Kharoṣṭhī is a Northwestern alphabet that probably originated from an Eastern variant of Aramaic script used in Persia during the Akemenids.
This script was used to write the languages Sanskrit, Pali and Prakrit and the writing direction is from right to left.
The oldest known inscription is on a coin from the 300s BCE. Of the Ashoka inscriptions, the editions of Mansehra and Shahbazgarhi in Pakistan are written with kharoshti, which also after Ashoka was used on coins and inscriptions a few hundred years ahead. Manuscripts in kharoshti writing are found in Central Asia.
The Brāhmī script, which first appears in Ashoka inscriptions from the 20th century BCE. both in Northern and Southern India, read from left to right. The origin of the script has not been established, but there are many theories about its origin.

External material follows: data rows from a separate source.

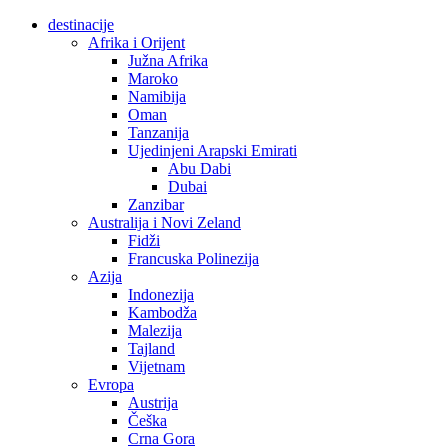
destinacije
Afrika i Orijent
Južna Afrika
Maroko
Namibija
Oman
Tanzanija
Ujedinjeni Arapski Emirati
Abu Dabi
Dubai
Zanzibar
Australija i Novi Zeland
Fidži
Francuska Polinezija
Azija
Indonezija
Kambodža
Malezija
Tajland
Vijetnam
Evropa
Austrija
Češka
Crna Gora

The script was early divided into two main types: a northern, Gupta-brahmi, which developed into devanagari and the other north Indian alphabets as well as the Tibetan alphabet, and a southern type, Pallava-brahmi, which became the beginning of South Indian alphabets. Also a number of alphabets in Southeast Asia outside India are developed by Brahmi script: Sinhalese, Burmese, Mon, Khmer, Thai, Javanese and more.
Strictly speaking, these are not alphabets, but syllables, that is, writing systems where the individual character does not denote a single sound but a syllable. However, the syllables are formed according to certain rules, so that by learning about 100 characters and the rules for character construction will be able to recognize and use all the hundreds of syllables without having to learn them one by one. The majority of these syllables are phonetic and reproduce the sound systems of the languages quite carefully, while they are cumbersome and slow to write.
The Indian alphabets have their own numerical characters which led to a revolution in mathematics when they were conveyed to Europe by the Arabs as ” Arabic numerals “. The two ingenious innovations in this number system, compared to the Roman numerals, were partly the introduction of a special character for zero, and partly that the value of the individual number character is determined by the position of the digit in the number.
Muslims in South Asia often preferred to write their languages in Arabic script, which was eventually provided with extra characters to express sounds not found in Arabic. Of the Indian languages, today only Urdu and Sindhi are written in Arabic, while Dhivehi – the national language of the Maldives – is written in his own writing, Thaana.
Latin letters are used for some minor languages that have become written languages through Christian mission. Such languages are, for example, khasi in Meghalaya, Konkani in Goa and santali in Jharkhand.
In India, languages are often identified by writing, and it gives the language the prestige of having its own alphabet. Among other things, a separate writing, Ol Chiki / Ol Cemetʼ, was made for santali for use in the elementary school in santalizing areas of West Bengal.